Sharing lessons New Zealand learned in developing asset inventory, Ross shared that often people just get involved in far too much detail in the initial building of their asset inventory.
Sometimes they just try to do the 100 percent high level of detail, then they get bogged down. Since they don’t have the human resources or the contract resources to continue, they never get it finished.
Ross said there were many instances in New Zealand that this happened and he intimated that the same instance is true in the US. He mentioned about some notable cases like that where people undertook asset inventory for maybe three or four years and never finished.
Important things to remember in developing asset inventory
Based on Ross’ experience, here are some indicators:
- If you can’t do the initial inventory build in six months you’re not doing it right.
- Even three months but if you haven’t started yet, just give it a hit.
- Do it over a level of detail that allows you to finish in three to six months.
- This will form the basis of all the rest of your analyses around asset management.
Heather advised that one doesn’t need to collect asset information that won’t be valued.

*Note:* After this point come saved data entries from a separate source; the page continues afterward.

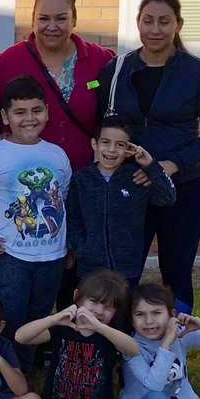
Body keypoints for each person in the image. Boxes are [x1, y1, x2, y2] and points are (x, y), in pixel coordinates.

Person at [96, 0, 200, 314]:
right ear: (138, 23)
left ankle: (175, 350)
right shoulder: (116, 70)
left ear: (178, 25)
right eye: (148, 21)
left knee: (176, 269)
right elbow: (101, 125)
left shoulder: (197, 73)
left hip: (185, 188)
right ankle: (123, 343)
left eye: (164, 22)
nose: (155, 29)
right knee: (124, 270)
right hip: (131, 186)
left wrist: (174, 163)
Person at [0, 75, 72, 371]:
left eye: (37, 110)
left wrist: (66, 244)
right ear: (5, 116)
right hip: (9, 255)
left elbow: (61, 198)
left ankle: (26, 370)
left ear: (47, 112)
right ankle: (5, 374)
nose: (29, 118)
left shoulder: (57, 155)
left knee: (39, 317)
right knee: (9, 317)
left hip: (50, 256)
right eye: (20, 112)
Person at [0, 0, 116, 173]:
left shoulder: (102, 60)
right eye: (44, 19)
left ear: (74, 20)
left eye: (61, 19)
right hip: (24, 179)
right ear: (33, 20)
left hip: (85, 179)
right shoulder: (5, 63)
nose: (52, 26)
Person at [18, 270, 148, 399]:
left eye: (108, 308)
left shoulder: (110, 334)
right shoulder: (61, 329)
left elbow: (133, 349)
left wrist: (101, 328)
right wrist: (53, 319)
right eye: (93, 302)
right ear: (77, 298)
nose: (99, 311)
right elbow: (21, 337)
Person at [66, 116, 175, 284]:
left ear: (129, 149)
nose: (111, 150)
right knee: (92, 309)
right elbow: (72, 218)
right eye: (105, 142)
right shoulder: (81, 180)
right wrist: (82, 249)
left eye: (120, 145)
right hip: (90, 269)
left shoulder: (135, 178)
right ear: (94, 144)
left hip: (127, 268)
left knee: (123, 309)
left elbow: (167, 198)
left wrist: (150, 165)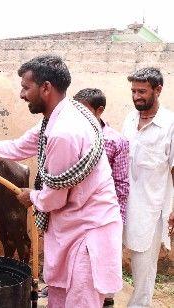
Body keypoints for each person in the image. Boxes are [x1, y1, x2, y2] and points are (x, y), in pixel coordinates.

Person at [0, 55, 122, 307]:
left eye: (26, 87)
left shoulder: (63, 133)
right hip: (71, 228)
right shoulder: (60, 116)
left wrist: (31, 197)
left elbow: (55, 198)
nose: (22, 94)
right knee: (58, 299)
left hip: (87, 235)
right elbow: (18, 146)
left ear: (45, 88)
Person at [122, 67, 173, 308]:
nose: (136, 96)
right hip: (120, 205)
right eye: (133, 91)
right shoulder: (129, 119)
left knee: (143, 267)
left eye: (142, 91)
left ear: (158, 90)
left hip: (150, 209)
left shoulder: (170, 125)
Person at [75, 88, 130, 307]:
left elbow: (122, 184)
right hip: (76, 210)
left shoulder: (116, 141)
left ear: (99, 111)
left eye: (85, 110)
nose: (79, 115)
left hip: (104, 212)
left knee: (104, 257)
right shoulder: (74, 136)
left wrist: (119, 219)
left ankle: (106, 298)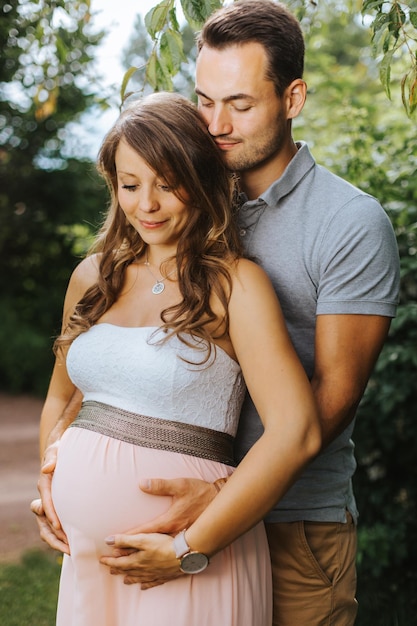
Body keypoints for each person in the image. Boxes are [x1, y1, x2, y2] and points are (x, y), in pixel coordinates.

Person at [31, 1, 400, 624]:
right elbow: (98, 368)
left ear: (293, 97)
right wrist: (57, 474)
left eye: (241, 104)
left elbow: (328, 400)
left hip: (290, 520)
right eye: (205, 100)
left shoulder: (347, 222)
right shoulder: (184, 194)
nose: (217, 123)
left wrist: (219, 501)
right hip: (128, 543)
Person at [35, 90, 321, 625]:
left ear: (202, 178)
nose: (147, 204)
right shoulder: (93, 277)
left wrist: (189, 547)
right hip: (90, 565)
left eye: (168, 184)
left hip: (191, 558)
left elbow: (296, 431)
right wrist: (50, 482)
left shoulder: (236, 285)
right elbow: (61, 397)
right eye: (130, 185)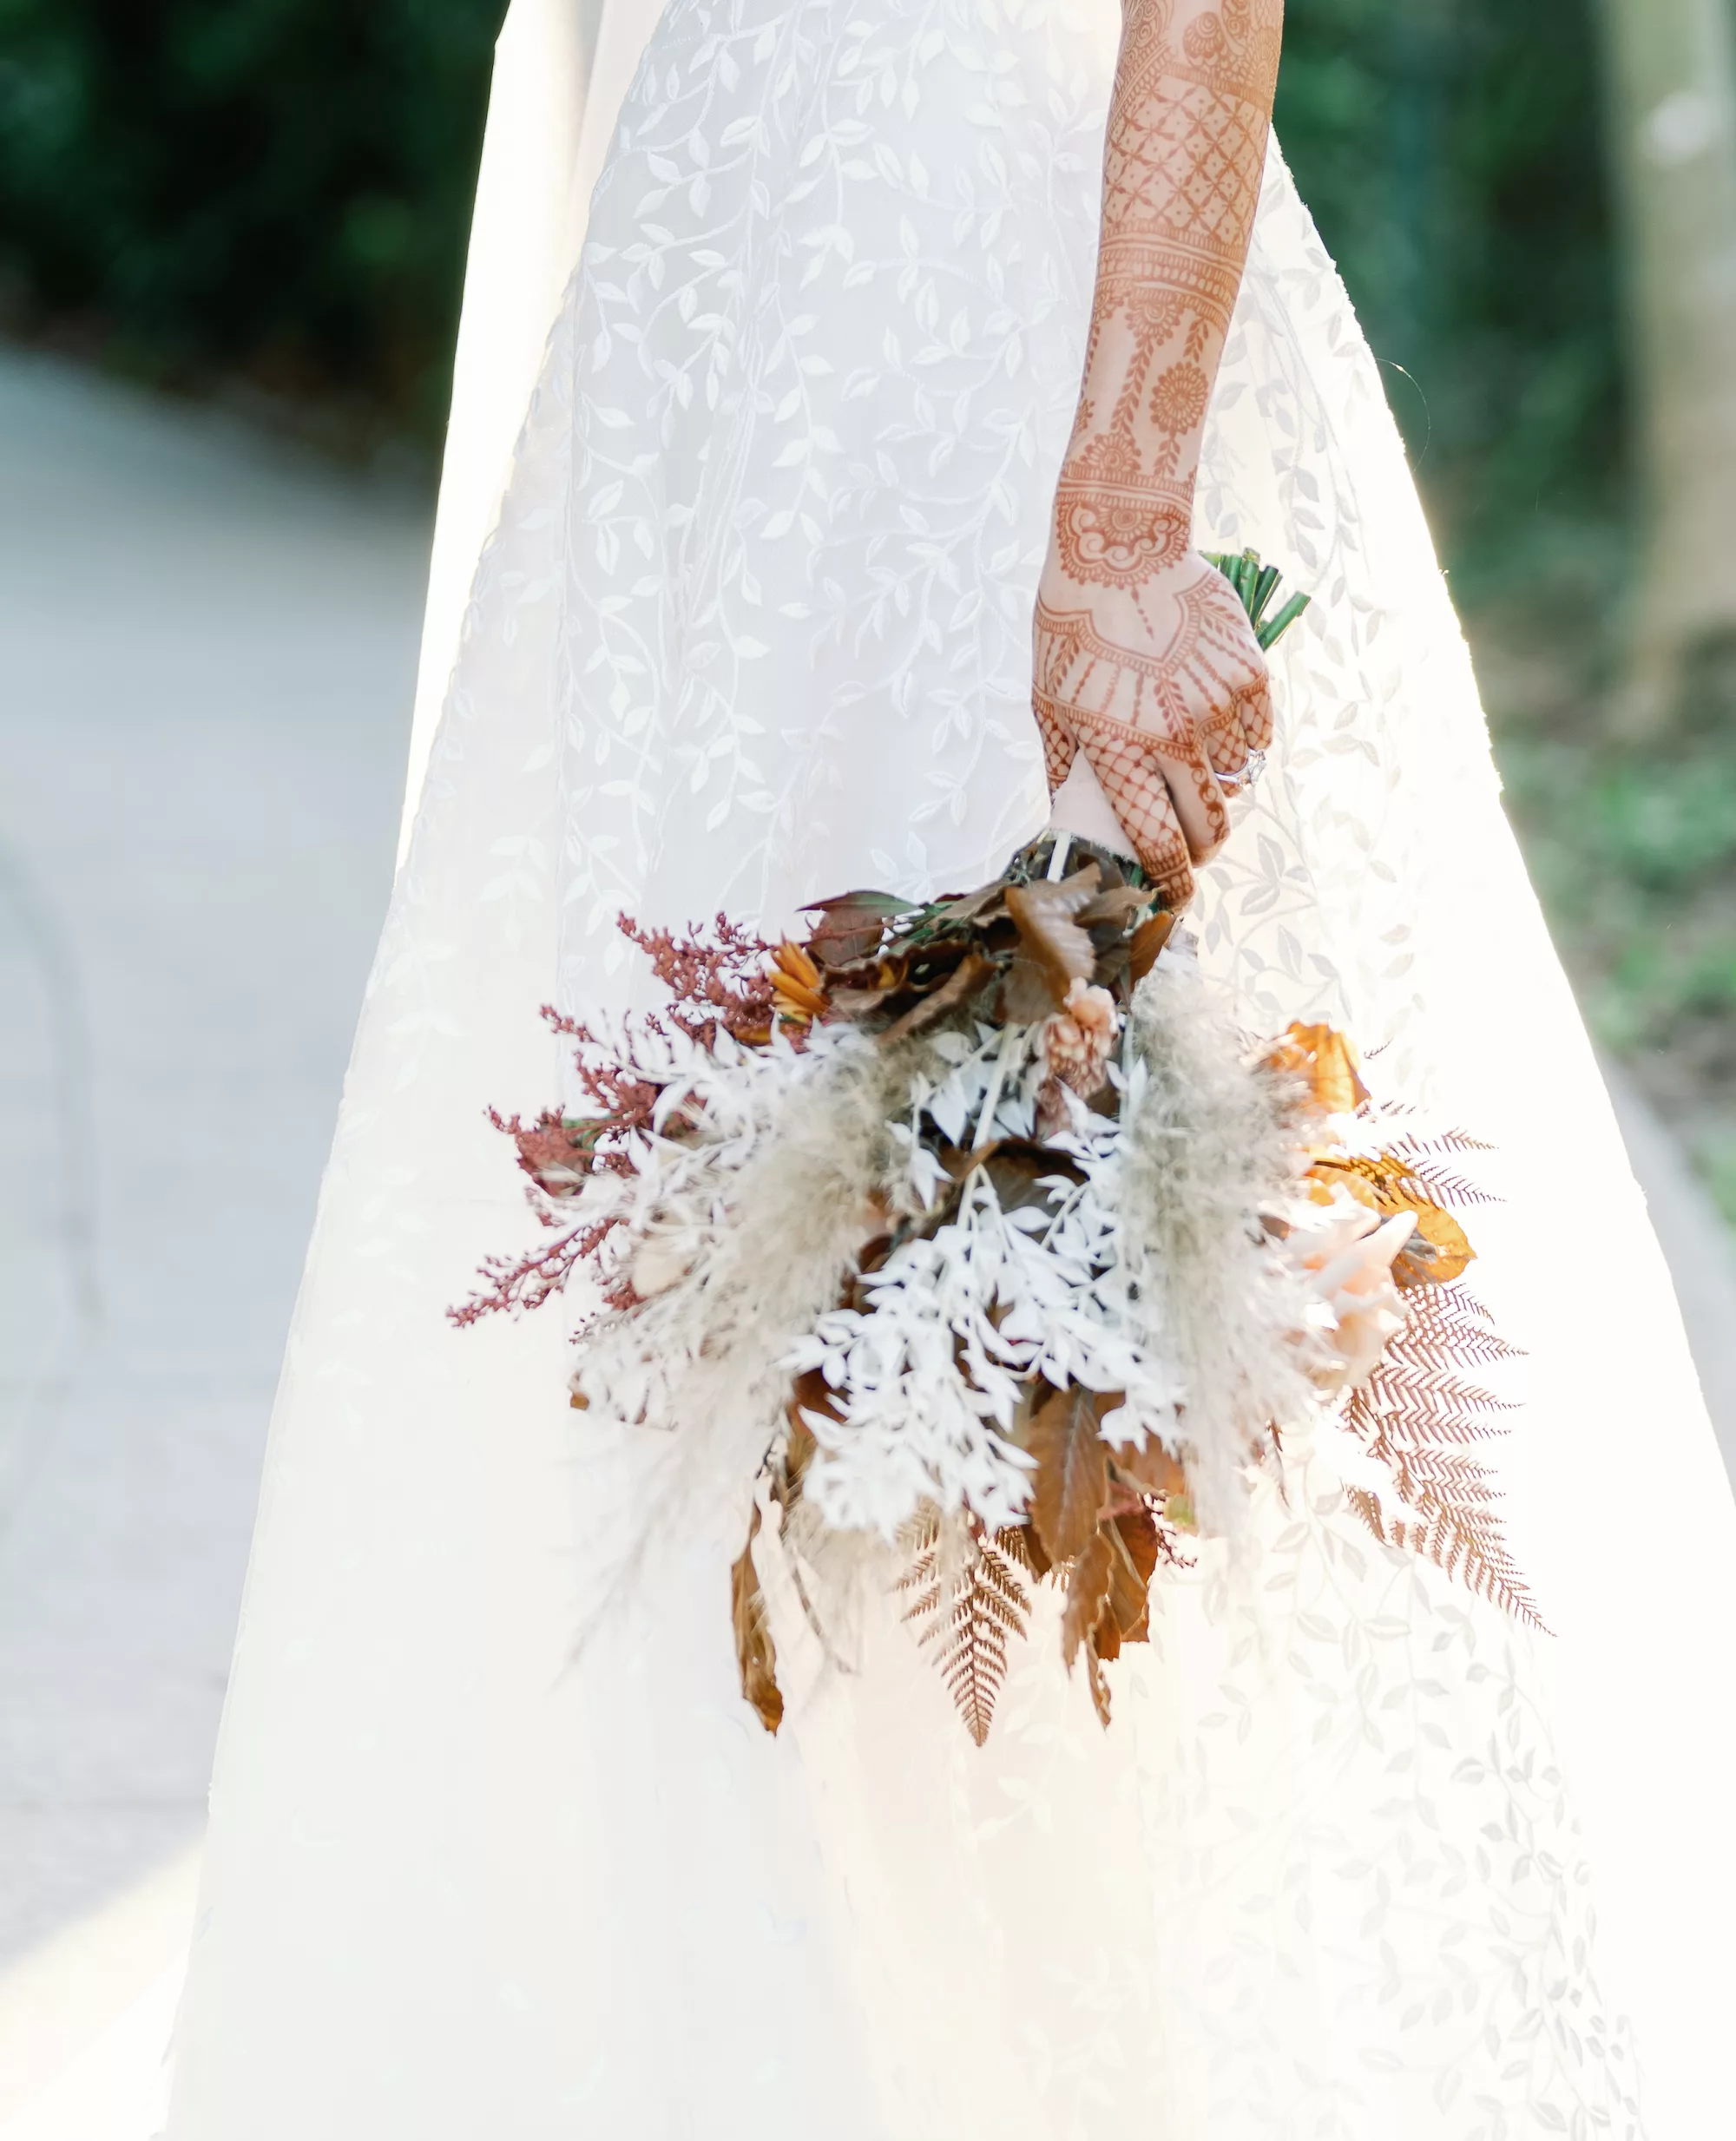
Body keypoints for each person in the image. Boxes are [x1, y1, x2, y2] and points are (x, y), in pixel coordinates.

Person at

She outlined:
- If you’re not going to use the information for something you don’t need to collect it. Like what Ross said, if you would just get started on a level that you feel comfortable with, then you can always add to it later.
- If you want to add some extra fields or extra information about an asset you can always add to it later.
- If you start down the path of collecting too much, you won’t be able to complete it.
Lessons learned from actual asset inventory experiences
Heather related about one particular authority that was going to put in approximately 45 different pieces of data about an asset and realized they can’t do it after working on the first five assets.
So they regrouped and said, “We really only need about maybe six to ten pieces of information depending on the asset.” They resolved that they are not going to collect everything now and if they need something later they can go back and add it.
Heather emphasized that asset management practitioners don’t need to make asset inventory so complicated that they can’t get it done.
Asset inventory is really about collecting the information that you think will be valuable to you in your asset management program and you feel comfortable that you know the stuff that you have access to.
Ross narrated his experience doing asset inventory building back in the mid-90s and a really good tip is to pick quite a small area of the utility or field. He explains:
If you’ve got a number of towns that you’re looking after, choose one of those smaller towns. Because the principle is, you can put that into your asset register really quick and then have a look at it.
Pick something small and do a pilot test – get your data capture sorted in the pilot test, and your data information levels. Then everybody agrees that that’s what we want, that’s what we need.
As you gather data and discover that it isn’t right for your needs, it’s really quick to redo or to do over again. Don’t be afraid of some trial and error in this pilot testing phase.
Then apply it to your bigger areas once you got that sorted out. If you do the pilot, get everybody in agreement to the data sets, level of detail, and level of accuracy and what works well for you as an organisation. Completing a good pilot really de-risks the total asset inventory build.